■ **Text provided**

Desalination requires energy, lots of it at the moment, and that’s another debate, but I’m not talking about in 40 years!
David,
I would strongly argue the converse of “…[t]hese time spans are simply not long enough to grant any confidence in any optimistic claims that the Homo sapiens can endure”.
There is simply no data for you to say that we cannot only endure, but prosper. On the contrary, there is abundent data that shows that, unique amongst the species, we have been able to mould our environment to our needs. This has, of course, come with problems, some of which we are only gradually learning about.
The fact that we can learn and adapt without waiting for evolution has been proven time and again. Personally, I intend to ensure there is a good, if not great, future for my children. I am confident that they, and we, can succeed if we try.
To me, this is what this debate is about. If we accept your viewpoint this debate is moot and we may as well commit suicide.
“IGCC plants eliminate the toxic emissions of coal namely mercury.”
I see. So now the CO2 is non-toxic? If so, why bother with renewables at all?
“Did I leave anything out Dogz?”

[Saved entries]
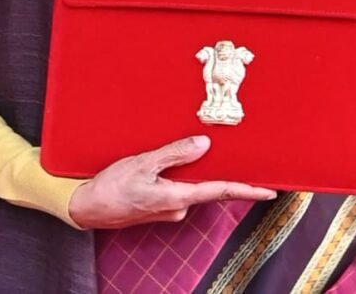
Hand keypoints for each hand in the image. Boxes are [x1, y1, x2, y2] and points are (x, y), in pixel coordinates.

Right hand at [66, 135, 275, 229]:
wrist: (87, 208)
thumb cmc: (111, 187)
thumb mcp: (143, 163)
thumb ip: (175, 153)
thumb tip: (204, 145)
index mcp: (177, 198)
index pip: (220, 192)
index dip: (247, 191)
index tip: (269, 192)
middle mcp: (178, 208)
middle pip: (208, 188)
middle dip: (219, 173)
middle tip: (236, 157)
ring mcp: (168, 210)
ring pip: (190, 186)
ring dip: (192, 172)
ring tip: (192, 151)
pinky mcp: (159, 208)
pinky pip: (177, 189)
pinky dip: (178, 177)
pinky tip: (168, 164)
---
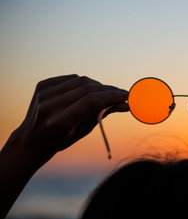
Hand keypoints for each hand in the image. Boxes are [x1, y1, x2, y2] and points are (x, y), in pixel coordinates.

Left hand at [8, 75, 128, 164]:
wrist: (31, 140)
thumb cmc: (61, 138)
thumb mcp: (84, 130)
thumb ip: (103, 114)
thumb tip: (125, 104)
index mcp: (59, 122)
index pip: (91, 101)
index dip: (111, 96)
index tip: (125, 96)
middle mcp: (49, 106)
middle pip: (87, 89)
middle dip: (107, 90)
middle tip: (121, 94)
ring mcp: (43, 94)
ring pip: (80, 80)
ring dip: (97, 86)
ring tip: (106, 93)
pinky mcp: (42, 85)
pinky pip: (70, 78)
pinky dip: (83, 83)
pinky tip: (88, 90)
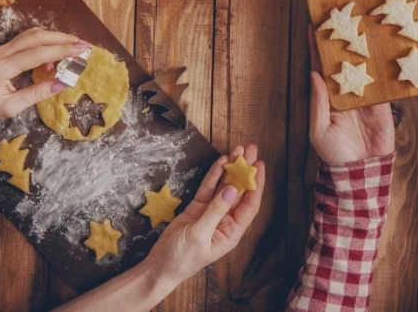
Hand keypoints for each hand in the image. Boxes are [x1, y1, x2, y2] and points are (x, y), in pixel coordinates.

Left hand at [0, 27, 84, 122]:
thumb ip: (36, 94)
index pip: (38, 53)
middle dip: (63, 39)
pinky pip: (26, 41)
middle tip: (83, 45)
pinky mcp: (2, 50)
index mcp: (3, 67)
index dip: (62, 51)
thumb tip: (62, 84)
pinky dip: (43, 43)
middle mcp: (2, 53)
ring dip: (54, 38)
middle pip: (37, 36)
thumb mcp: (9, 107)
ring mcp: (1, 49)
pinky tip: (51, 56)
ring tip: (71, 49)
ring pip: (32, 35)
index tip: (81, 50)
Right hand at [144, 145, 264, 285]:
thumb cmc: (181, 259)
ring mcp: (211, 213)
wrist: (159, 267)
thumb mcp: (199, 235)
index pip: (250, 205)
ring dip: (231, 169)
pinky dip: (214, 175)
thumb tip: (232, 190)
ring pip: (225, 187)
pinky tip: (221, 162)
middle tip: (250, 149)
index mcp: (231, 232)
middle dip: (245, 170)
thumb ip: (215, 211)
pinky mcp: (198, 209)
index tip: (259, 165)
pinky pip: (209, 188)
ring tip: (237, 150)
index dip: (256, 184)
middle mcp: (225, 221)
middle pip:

■ **Required work**
1) Reproduce the forum post beginning at the words "Desalination requires energy, lots" and stopping after "gradually learning about.", renaming "endure" as "survive".
2) Answer these questions from the forum post.
(a) What does desalination require?
(b) According to the quoted line, what toxic emission of coal do IGCC plants eliminate?
(c) What can people do without waiting for evolution?
Rely only on the forum post when responding.

■ **Task results**
1)
Desalination requires energy, lots of it at the moment, and that’s another debate, but I’m not talking about in 40 years!
David,
I would strongly argue the converse of “…[t]hese time spans are simply not long enough to grant any confidence in any optimistic claims that the Homo sapiens can survive”.
There is simply no data for you to say that we cannot only survive, but prosper. On the contrary, there is abundent data that shows that, unique amongst the species, we have been able to mould our environment to our needs. This has, of course, come with problems, some of which we are only gradually learning about.

2)
(a) Energy, and at the moment a lot of it.
(b) Mercury.
(c) Learn and adapt.